▶ _Detalles del ejercicio_: Sigue escribiendo el texto sobre la crónica de Chaves Nogales en Barcelona, justo después de su última frase.

▶ _Texto de estudio_:
════

El 26 de febrero de 1936, Manuel Chaves Nogales, desplazado a Barcelona para pulsar la situación que allí se vivía (victoria del Frente Popular y regreso de Lluís Companys amnistiado), publicó una crónica en el diario Ahora en la que deslizaba dos reflexiones diagnósticas que, válidas entonces, lo son también en estos días. La primera: "El separatismo es una rara sustancia que se utiliza en los laboratorios políticos de Madrid como reactivo del patriotismo, y en los de Cataluña como aglutinante de las clases conservadoras". La segunda: "Para saber más […] de lo que puede pasar en Cataluña, habrá que buscar no en las masas que gritan entusiasmadas en un momento dado y vuelven luego a sus tareas de siempre, sino a los hombres representativos del pensamiento de Cataluña, porque estos hombres, aunque en Castilla parezca inverosímil, a veces arrastran tras ellos a la multitud".

════

▶ _Material proporcionado_:
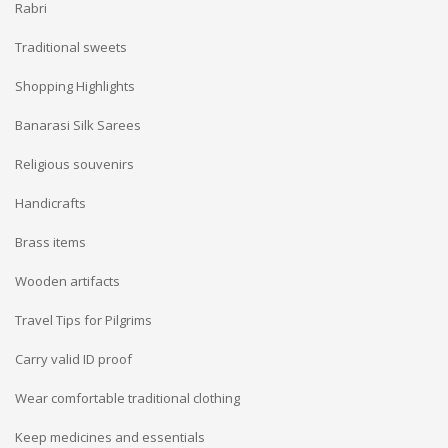
Rabri
Traditional sweets
Shopping Highlights
Banarasi Silk Sarees
Religious souvenirs
Handicrafts
Brass items
Wooden artifacts
Travel Tips for Pilgrims
Carry valid ID proof
Wear comfortable traditional clothing
Keep medicines and essentials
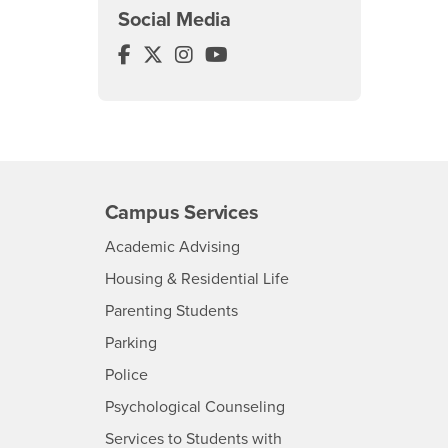
Social Media
Center for Global Management Face
Center for Global Management Twi
Center for Global Management
Center for Global Managem
Campus Services
- CSUSB
Academic Advising
- CSUSB
Housing & Residential Life
Parenting Students
SB
- CSUSB
Parking
- CSUSB
Police
- CSUSB
Psychological Counseling
Services to Students with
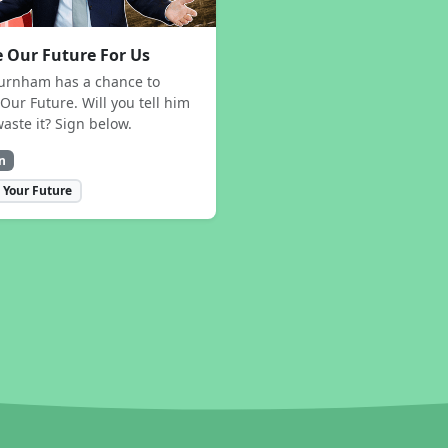
 Our Future For Us
urnham has a chance to
Our Future. Will you tell him
waste it? Sign below.
n
 Your Future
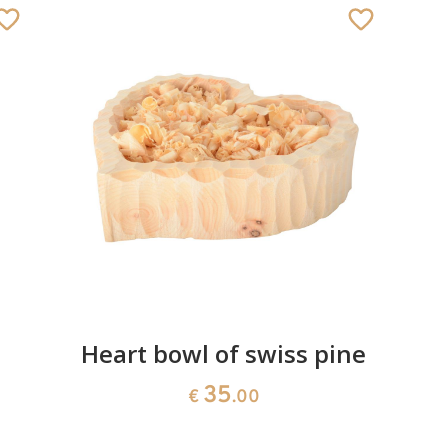
Heart bowl of swiss pine
35
€
.00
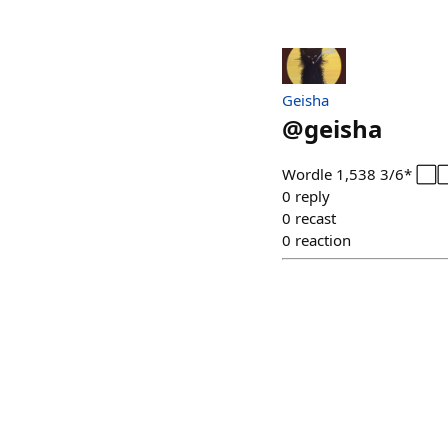
Geisha
@
geisha
Wordle 1,538 3/6* 
0
reply
0
recast
0
reaction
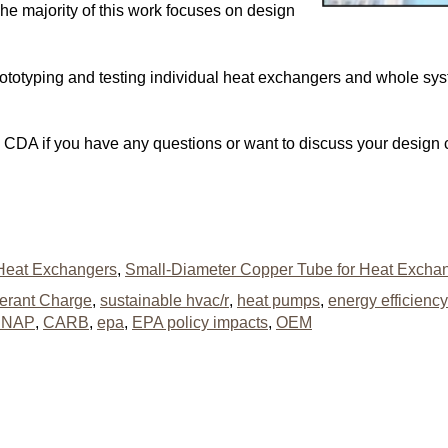
he majority of this work focuses on design
 prototyping and testing individual heat exchangers and whole s
he CDA if you have any questions or want to discuss your design
Heat Exchangers
,
Small-Diameter Copper Tube for Heat Excha
gerant Charge
,
sustainable hvac/r
,
heat pumps
,
energy efficiency
SNAP
,
CARB
,
epa
,
EPA policy impacts
,
OEM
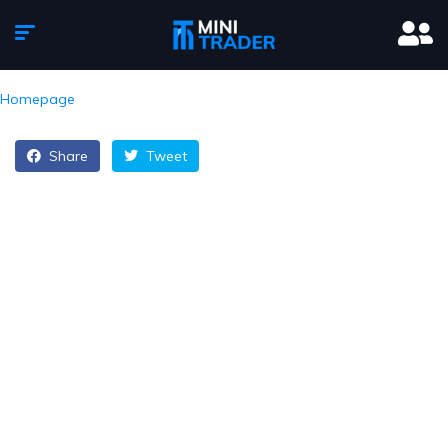
Homepage
Share
Tweet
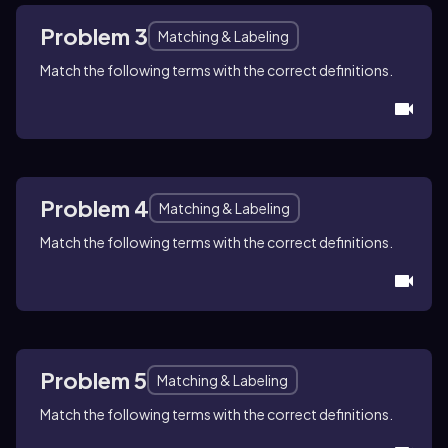
Problem 3
Matching & Labeling
Match the following terms with the correct definitions.
Problem 4
Matching & Labeling
Match the following terms with the correct definitions.
Problem 5
Matching & Labeling
Match the following terms with the correct definitions.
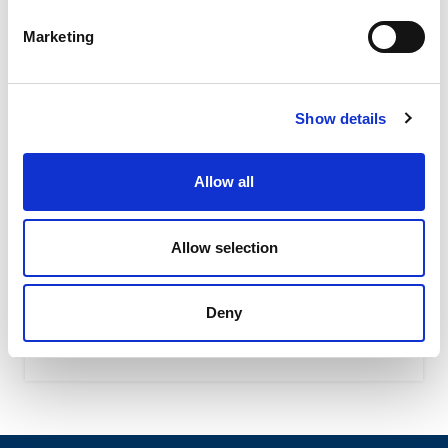
Marketing
Show details
Allow all
OWC – Rubber Oscillating Suspension
OWC oscillating suspension assure a high shock-
Allow selection
absorbing level due to their special shape featuring the
interaction of...
Deny
READ MORE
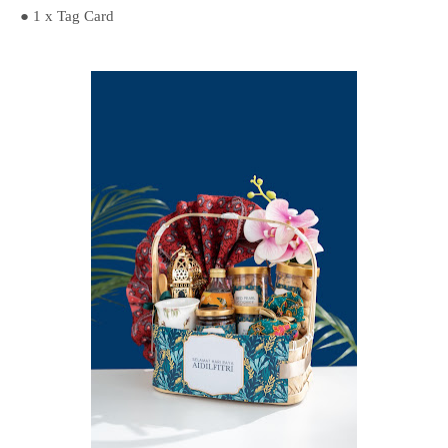
● 1 x Tag Card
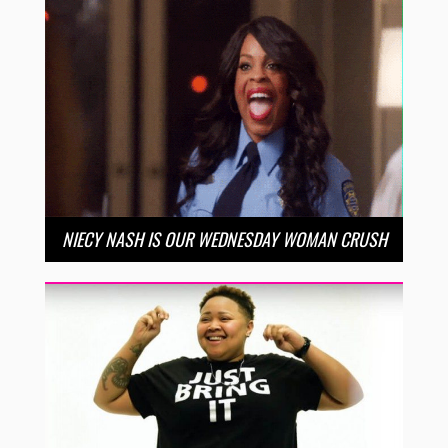
NIECY NASH IS OUR WEDNESDAY WOMAN CRUSH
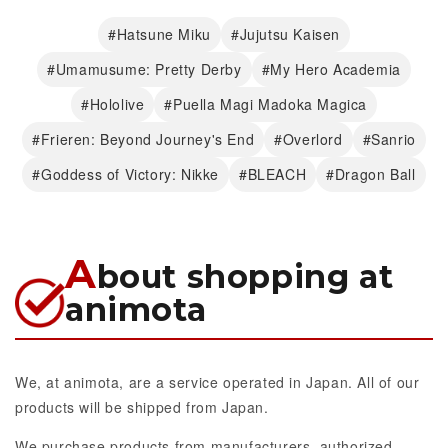
#Hatsune Miku
#Jujutsu Kaisen
#Umamusume: Pretty Derby
#My Hero Academia
#Hololive
#Puella Magi Madoka Magica
#Frieren: Beyond Journey's End
#Overlord
#Sanrio
#Goddess of Victory: Nikke
#BLEACH
#Dragon Ball
A
bout shopping at
animota
We, at animota, are a service operated in Japan. All of our
products will be shipped from Japan.
We purchase products from manufacturers, authorized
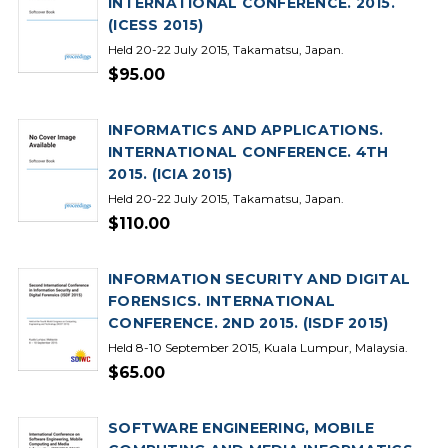
INTERNATIONAL CONFERENCE. 2015.
(ICESS 2015)
Held 20-22 July 2015, Takamatsu, Japan.
$95.00
INFORMATICS AND APPLICATIONS.
INTERNATIONAL CONFERENCE. 4TH
2015. (ICIA 2015)
Held 20-22 July 2015, Takamatsu, Japan.
$110.00
INFORMATION SECURITY AND DIGITAL
FORENSICS. INTERNATIONAL
CONFERENCE. 2ND 2015. (ISDF 2015)
Held 8-10 September 2015, Kuala Lumpur, Malaysia.
$65.00
SOFTWARE ENGINEERING, MOBILE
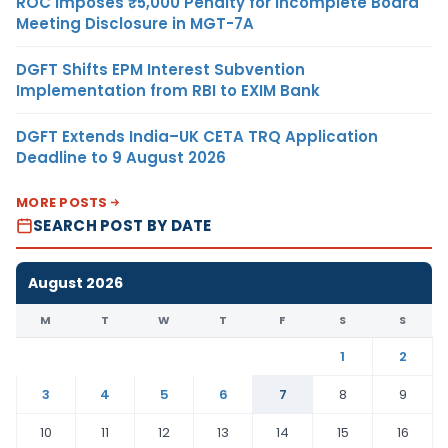
ROC Imposes ₹5,000 Penalty for Incomplete Board
Meeting Disclosure in MGT-7A
DGFT Shifts EPM Interest Subvention
Implementation from RBI to EXIM Bank
DGFT Extends India–UK CETA TRQ Application
Deadline to 9 August 2026
MORE POSTS
SEARCH POST BY DATE
August 2026
M
T
W
T
F
S
S
1
2
3
4
5
6
7
8
9
10
11
12
13
14
15
16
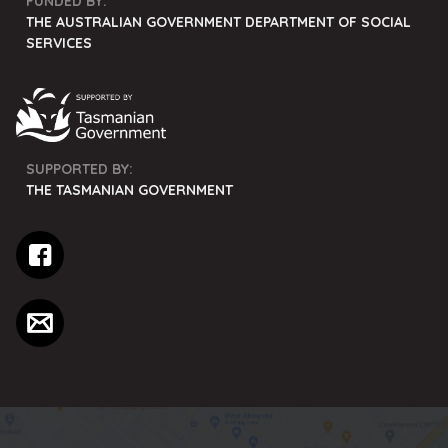
FUNDED BY:
THE AUSTRALIAN GOVERNMENT DEPARTMENT OF SOCIAL
SERVICES
SUPPORTED BY:
THE TASMANIAN GOVERNMENT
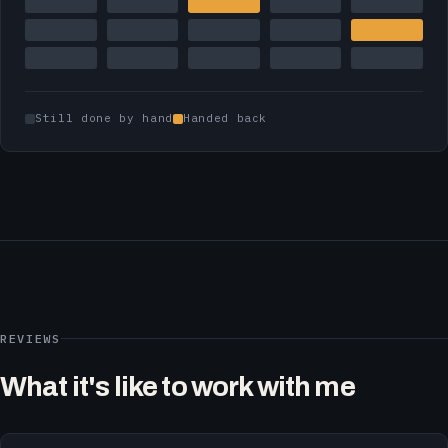
Still done by hand
Handed back
REVIEWS
What it's like to work with me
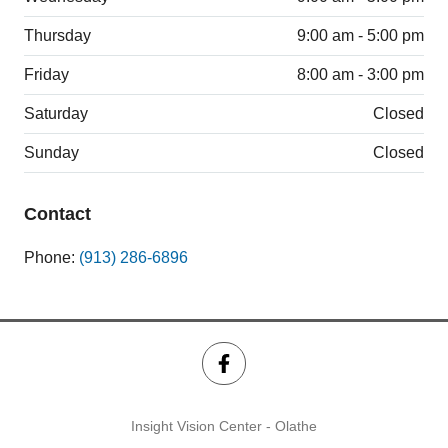
Thursday
9:00 am - 5:00 pm
Friday
8:00 am - 3:00 pm
Saturday
Closed
Sunday
Closed
Contact
Phone:
(913) 286-6896
Insight Vision Center - Olathe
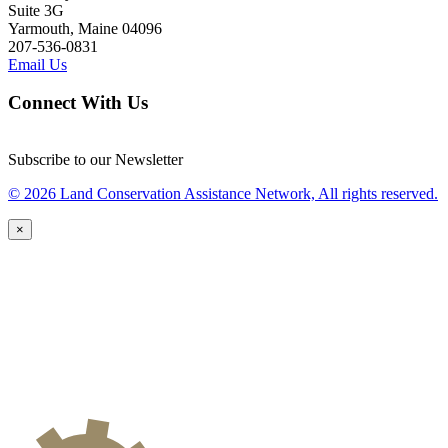
Suite 3G
Yarmouth, Maine 04096
207-536-0831
Email Us
Connect With Us
Subscribe to our Newsletter
© 2026 Land Conservation Assistance Network, All rights reserved.
×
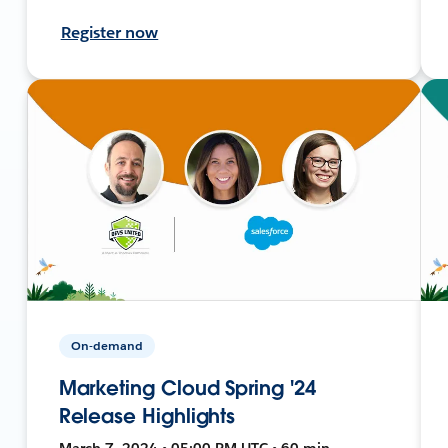
Register now
On-demand
Marketing Cloud Spring '24
Release Highlights
March 7, 2024 • 05:00 PM UTC • 60 min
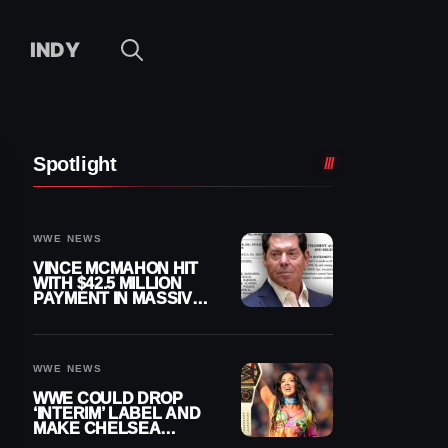
INDY
Spotlight
WWE NEWS
VINCE MCMAHON HIT
WITH $42.5 MILLION
PAYMENT IN MASSIVE
WWE MERGER
SETTLEMENT
WWE NEWS
WWE COULD DROP
‘INTERIM’ LABEL AND
MAKE CHELSEA
GREEN OFFICIAL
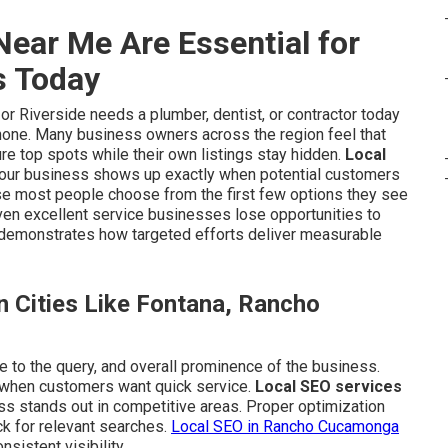
ear Me Are Essential for
s Today
 Riverside needs a plumber, dentist, or contractor today
phone. Many business owners across the region feel that
re top spots while their own listings stay hidden.
Local
your business shows up exactly when potential customers
use most people choose from the first few options they see
even excellent service businesses lose opportunities to
demonstrates how targeted efforts deliver measurable
 Cities Like Fontana, Rancho
e to the query, and overall prominence of the business.
 when customers want quick service.
Local SEO services
ss stands out in competitive areas. Proper optimization
k for relevant searches.
Local SEO in Rancho Cucamonga
istent visibility.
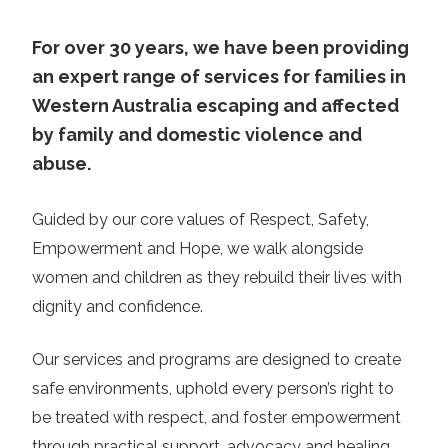
For over 30 years, we have been providing
an expert range of services for families in
Western Australia escaping and affected
by family and domestic violence and
abuse.
Guided by our core values of Respect, Safety,
Empowerment and Hope, we walk alongside
women and children as they rebuild their lives with
dignity and confidence.
Our services and programs are designed to create
safe environments, uphold every person’s right to
be treated with respect, and foster empowerment
through practical support, advocacy and healing.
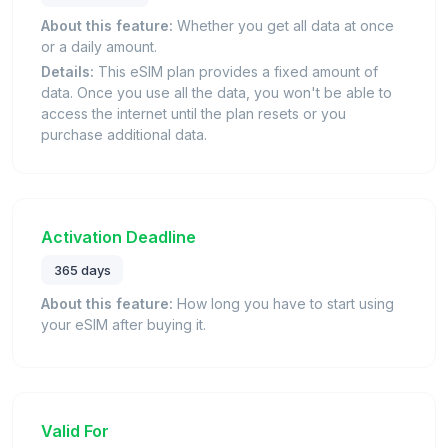
About this feature:
Whether you get all data at once
or a daily amount.
Details:
This eSIM plan provides a fixed amount of
data. Once you use all the data, you won't be able to
access the internet until the plan resets or you
purchase additional data.
Activation Deadline
365 days
About this feature:
How long you have to start using
your eSIM after buying it.
Valid For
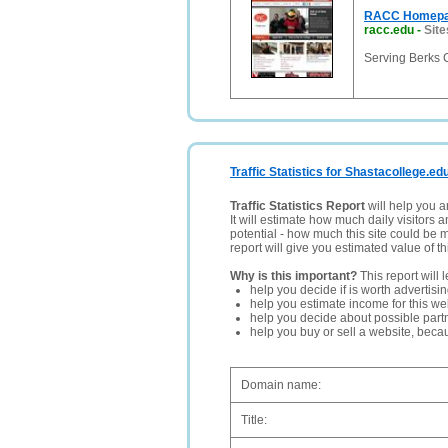
RACC Homep
racc.edu
-
Site
Serving Berks 
Traffic Statistics for Shastacollege.ed
Traffic Statistics Report
will help you a
It will estimate how much daily visitors 
potential - how much this site could be 
report will give you estimated value of th
Why is this important?
This report will 
help you decide if is worth advertisi
help you estimate income for this web
help you decide about possible partn
help you buy or sell a website, bec
Domain name:
Title:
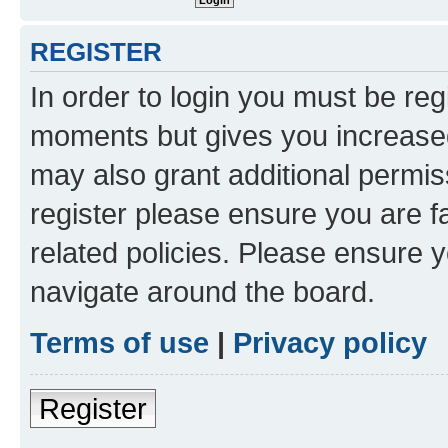
REGISTER
In order to login you must be reg
moments but gives you increased
may also grant additional permis
register please ensure you are f
related policies. Please ensure 
navigate around the board.
Terms of use
|
Privacy policy
Register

════

▶ _Respuesta al ejercicio_:
Elitismo secesionista
En la literatura procesista, los autores más acreditados no han dejado de subrayar que el independentismo ha sido una "utopía disponible" alternativa a un autogobierno que las clases dirigentes catalanas no han sabido gestionar con eficacia entrando en barrena la comunidad poco tiempo después de la gran recesión de 2008, situándose el momento fundacional en aquel episodio de junio de 2011, cuando Artur Mas, a la sazón presidente de la Generalitat, tuvo que acceder al Parlamento en helicóptero para sortear el acoso popular, enardecido por las estrecheces de la crisis y revuelto contra la gobernación corrupta de CiU. La oligarquía catalana aferrada a la ubre autonómica ya improductiva, con la breada de veintitrés años de pujolismo identitario, impulsó el procés manejando en un totum revolutum un volquete de agravios, emociones y supercherías. De nuevo el fracaso catalán alumbraba un ataque de epilepsia colectiva (sic de Agustín Calvet, Gaziel).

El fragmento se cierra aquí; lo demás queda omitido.